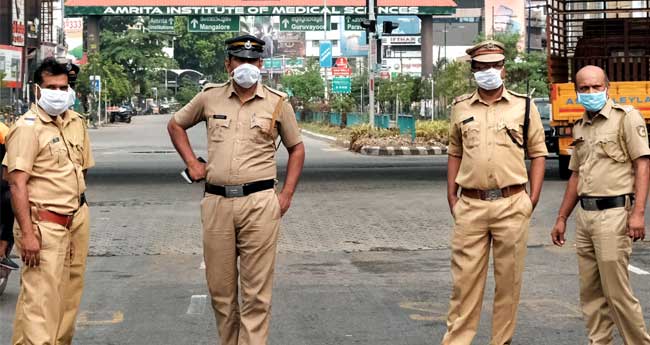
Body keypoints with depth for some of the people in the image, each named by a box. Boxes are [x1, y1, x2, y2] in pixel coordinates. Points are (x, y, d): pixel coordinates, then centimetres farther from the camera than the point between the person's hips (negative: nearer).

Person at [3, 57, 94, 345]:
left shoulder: (76, 122, 10)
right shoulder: (27, 127, -11)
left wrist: (79, 206, 15)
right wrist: (27, 234, -22)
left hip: (76, 220, 7)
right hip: (44, 224, -7)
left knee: (69, 296, 13)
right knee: (41, 298, -10)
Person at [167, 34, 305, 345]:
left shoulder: (278, 103, 4)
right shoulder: (209, 97, 7)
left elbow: (296, 148, 14)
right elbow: (176, 125, 23)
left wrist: (287, 195, 4)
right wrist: (192, 162, 11)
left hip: (259, 203, -2)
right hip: (216, 202, 2)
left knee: (256, 291, -2)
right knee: (219, 288, 9)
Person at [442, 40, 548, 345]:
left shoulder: (524, 107, 5)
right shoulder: (461, 108, 10)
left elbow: (538, 153, 8)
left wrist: (533, 199, 0)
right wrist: (451, 197, 9)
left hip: (511, 205, -1)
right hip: (470, 205, 1)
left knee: (508, 278, 5)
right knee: (465, 277, 1)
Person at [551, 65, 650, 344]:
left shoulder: (626, 117, -5)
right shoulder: (579, 128, 16)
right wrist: (561, 218, 20)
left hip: (613, 213, -7)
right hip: (584, 215, 7)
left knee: (617, 292, -6)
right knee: (590, 292, 10)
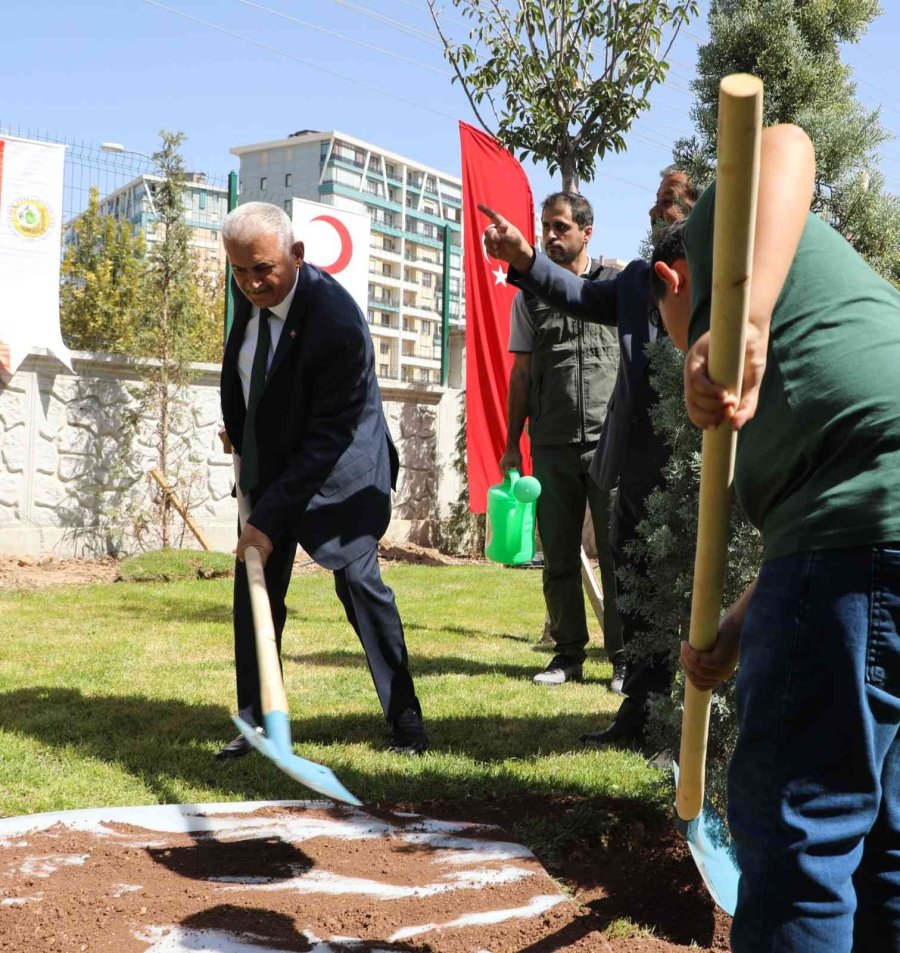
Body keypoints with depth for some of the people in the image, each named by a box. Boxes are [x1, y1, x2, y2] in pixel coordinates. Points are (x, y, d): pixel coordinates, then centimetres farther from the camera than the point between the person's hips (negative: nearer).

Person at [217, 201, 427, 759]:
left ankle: (406, 720, 9)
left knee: (359, 582, -6)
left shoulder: (335, 322, -30)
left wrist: (271, 518, -30)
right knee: (255, 589, 4)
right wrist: (237, 428, 13)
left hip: (337, 470, -7)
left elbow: (327, 438, -28)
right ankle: (255, 724, 14)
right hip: (269, 461, 7)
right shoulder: (253, 295, -7)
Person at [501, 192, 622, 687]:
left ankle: (624, 656, 6)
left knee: (619, 554, -3)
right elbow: (521, 374, 13)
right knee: (558, 558, 7)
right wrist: (511, 444, 9)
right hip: (551, 447, 3)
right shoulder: (529, 295, 12)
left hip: (611, 443, -2)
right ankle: (568, 653, 17)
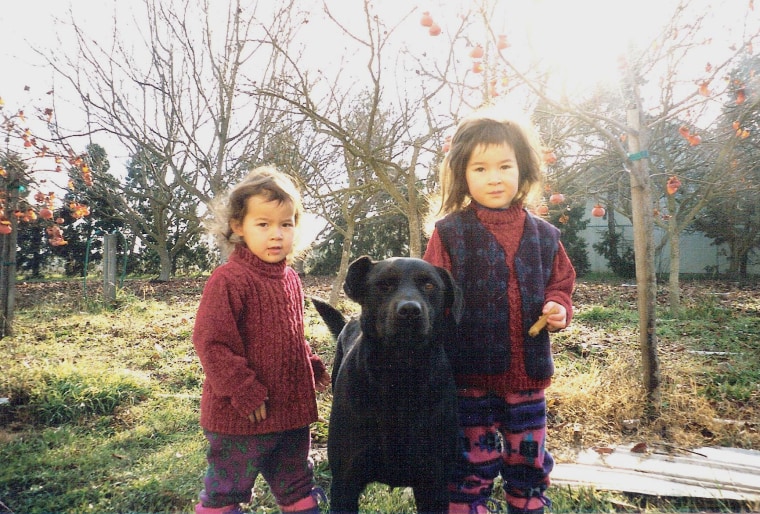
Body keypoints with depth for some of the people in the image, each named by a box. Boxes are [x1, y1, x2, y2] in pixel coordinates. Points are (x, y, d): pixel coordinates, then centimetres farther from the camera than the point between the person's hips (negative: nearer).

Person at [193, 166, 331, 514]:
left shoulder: (290, 280, 6)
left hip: (292, 408, 7)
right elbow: (211, 343, -21)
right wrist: (245, 393, -20)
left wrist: (313, 367, 8)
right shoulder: (228, 280, -19)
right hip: (240, 418, -7)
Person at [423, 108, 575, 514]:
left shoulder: (543, 235, 4)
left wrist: (558, 308, -6)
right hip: (470, 375, -3)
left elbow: (561, 283, 16)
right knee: (471, 467, 11)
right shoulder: (450, 233, -8)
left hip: (528, 375, 4)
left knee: (529, 464, 20)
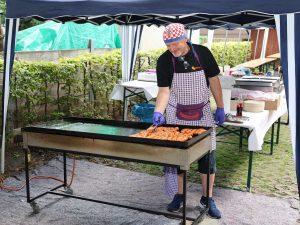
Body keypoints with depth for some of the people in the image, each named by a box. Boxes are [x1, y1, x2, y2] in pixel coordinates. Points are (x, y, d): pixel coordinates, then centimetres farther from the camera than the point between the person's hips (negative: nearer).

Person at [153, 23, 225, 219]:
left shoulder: (202, 53, -8)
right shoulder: (164, 61, -10)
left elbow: (214, 81, -1)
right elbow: (164, 90, -11)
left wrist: (220, 108, 0)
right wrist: (158, 111, -27)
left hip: (203, 114, 1)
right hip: (176, 115, 0)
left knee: (208, 156, 3)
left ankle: (207, 198, 19)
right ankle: (179, 196, 24)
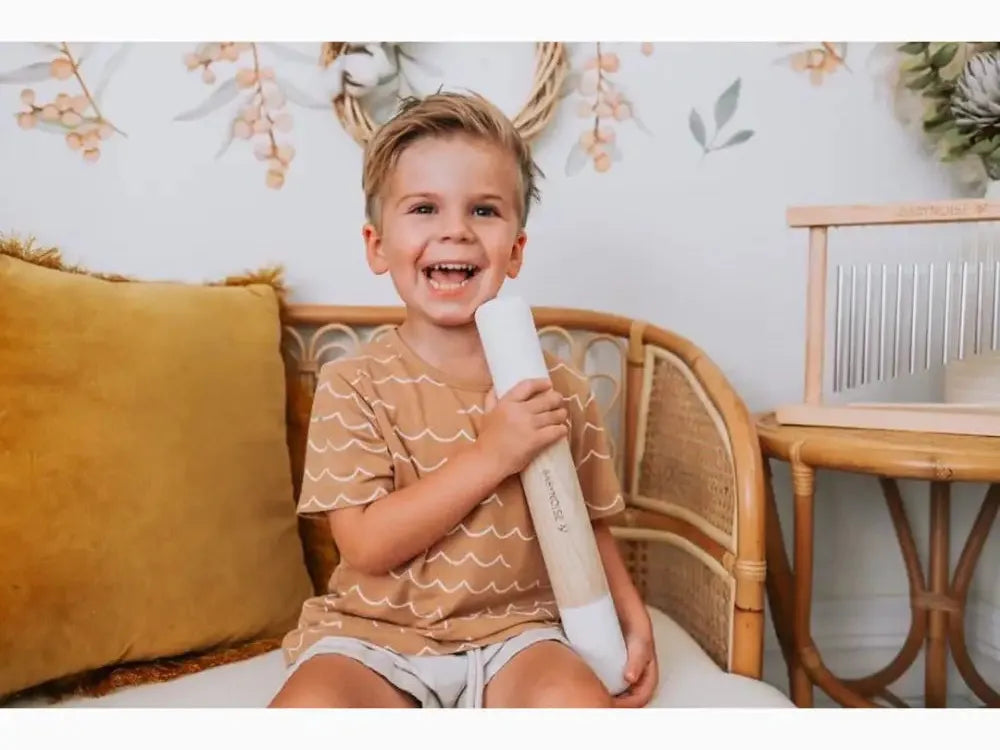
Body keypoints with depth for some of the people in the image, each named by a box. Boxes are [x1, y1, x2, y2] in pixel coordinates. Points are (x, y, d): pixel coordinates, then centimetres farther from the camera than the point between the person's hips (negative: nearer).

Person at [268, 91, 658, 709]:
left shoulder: (559, 388, -2)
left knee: (578, 700, -27)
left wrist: (632, 616, -7)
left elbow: (590, 526, 9)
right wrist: (491, 455, -23)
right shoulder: (354, 385, -8)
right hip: (374, 634, -1)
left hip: (514, 631, 2)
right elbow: (366, 546, -16)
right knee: (307, 706, -29)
####
> _ASSIGNED TASK_: Using the material above, copy every line in which the string "ankle" occurs.

> _EXERCISE ANSWER_:
left ankle: (406, 720, 9)
right ankle: (255, 724, 14)
left ankle: (624, 656, 6)
right ankle: (568, 653, 17)
left ankle: (207, 198, 19)
right ankle: (179, 196, 24)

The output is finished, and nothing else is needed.